Information overload
AI’s potential lies in its ability to handle very large data sets, improving both internal and external interactions, especially if organisations work together
While there may be understandable issues, both ethical and technical, around creating AI chatbots that interact directly with customers, what if the AI was used internally by customer service agents to better guide their interactions instead?
That was the innovation that Julia Mixter (now at Anchor) imagined when considering how AI could improve services when she was director of transformation at Raven Housing Trust.
Too much information
Explaining the genesis of the idea, Mixter says: “I think as human beings, we are expected to consume, understand and read vast amounts of data and information way beyond our capacity. A great example is people who get 100 to 300 emails a day. In those emails, you might have five attachments. If you get board packs as a member of an exec or a board, you’re going to be reading 500 to 800 pages of information. And if we stand back and ask if that’s a good and robust way of managing businesses, it’s really not.
“So if you take that to a more frontline level and you think about customer service teams, the idea that someone can just hold and retain 250 policies that are relevant to customers and know the answer quickly without reference to materials is unrealistic. That’s where AI has so much potential.”

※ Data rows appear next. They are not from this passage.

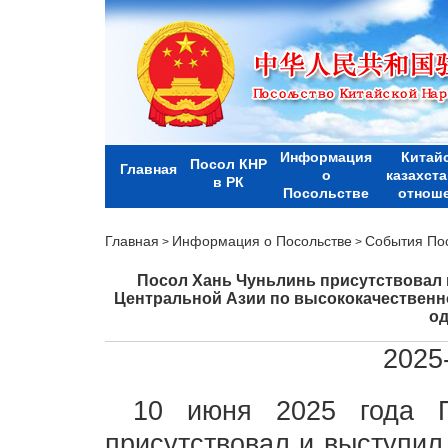
Информация
Китай
Посол КНР
Главная
о
казахст
в РК
Посольстве
отнош
Главная
Информация о Посольстве
События По
>
>
Посол Хань Чуньлинь присутствовал н
Центральной Азии по высококачественн
од
2025
10 июня 2025 года 
присутствовал и выступил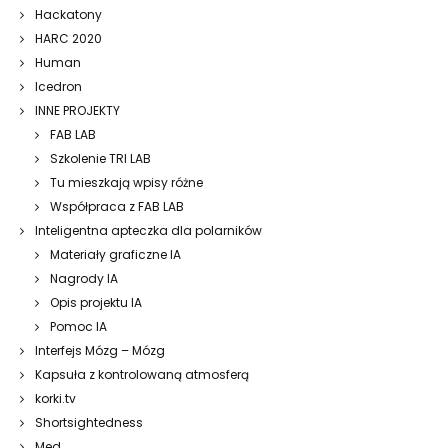
Hackatony
HARC 2020
Human
Icedron
INNE PROJEKTY
FAB LAB
Szkolenie TRI LAB
Tu mieszkają wpisy różne
Współpraca z FAB LAB
Inteligentna apteczka dla polarników
Materiały graficzne IA
Nagrody IA
Opis projektu IA
Pomoc IA
Interfejs Mózg – Mózg
Kapsuła z kontrolowaną atmosferą
korki.tv
Shortsightedness
Med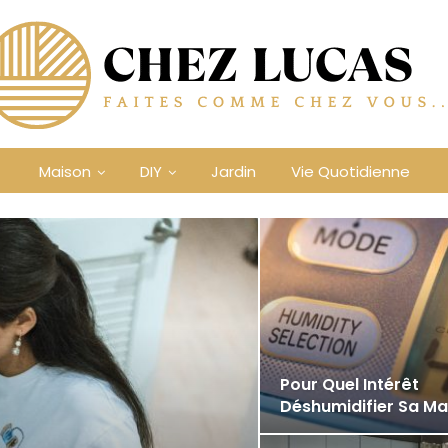
Maison
DIY
Jardin
Vie Quotidienne
Pour Quel Intérêt
Déshumidifier Sa Ma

Mixter says she turned to LinkedIn to find out if anyone had already built something that would create huge time savings for frontline customer-facing staff: “The idea was to try and build something, not for external customers, but for the internal customer service agents, so that the chatbot could go and interrogate your SharePoint site – a set of curated documents – and come back with an answer.”
Mixter wanted to find a model that was working effectively in the real world that would prevent her from having to spend months carrying out the build work for something that may never even get deployed at a meaningful scale. She found data scientist, Andrew Burgess, who had built something similar for a different client.
“So we gave him a curated data set and he went on and built a proof of concept chat bot model,” she explains. “We tested it and it came back with really good, solid answers, and those answers were referenced back to the original source material. So we were really starting to see the potential gains of using it internally.”
Julia Mixter
Executive Director of Business Services, Anchor
“The idea that someone can just hold and retain 250 policies that are relevant to customers and know the answer quickly without reference to materials is unrealistic. That’s where AI has so much potential.”
Stronger together
Although Mixter has since left Raven, the landlord is now working on the business case to scale the AI model up and make it operational throughout the business.
For Mixter, the important part of this story isn’t so much the AI model itself, but how important collaboration is for the housing sector if it is to unleash the full potential that lies latent in the technology.
“I think where there is huge potential for value is at a national level,” Mixter explains. “Housing associations are like behemoths that merge and grow, but at the same time, we put these artificial boundaries around our stock, and we say ‘this is mine’ even though we know we are operating side-by-side in the same counties.
“We talk about what’s best for our customers, but then we talk about our customers within our housing association, as opposed to saying, ‘actually, AI works at its best on very, very large data sets.’ So if we were to be able to finally reach a point where we could have a common data model around our property, then you could look at how AI can be applied to that data model.”
“I think where there is huge potential for value is at a national level.”
Common platform
The collaborative model could then extend outside the sector to drive even greater understanding of customers. Mixter elaborates: “You look at big data and how you can feed in information from local authorities, water and energy companies, and there is so much more value we could give to our customers.
“There is a great idea being considered in the sector at the moment by ODX to create a common platform – a customer portal – so any individual, who is looking for social housing, could go on to a platform and look up a property and look at the condition of the property and the EPC performance and everything else at a national level. Because maybe they don’t want to just stay in, say, Surrey and only look at this particular housing association’s information. Actually, maybe they need to move somewhere else and they’d like to know what their options are elsewhere. That would be when we are truly collaborating and driving sector-level change.”
Larger data sets would also drive improved performance within individual businesses, for example, when making predictive assumptions in relation to voids or rent arrears.
“Because the data sets are relatively quite small, particularly when you are looking at a small group of properties, the signals in the data are not strong, and so it’s difficult to make future predictions,” Mixter adds. “I believe that to get much better at some of the predictive analytics we’re all talking about, you definitely need larger data sets.
“If we looked at arrears at a national level, using AI, we may find trends and themes we aren’t even aware of at this stage. But I think we need some collaboration around this at a sector level if we really want to make good progress.”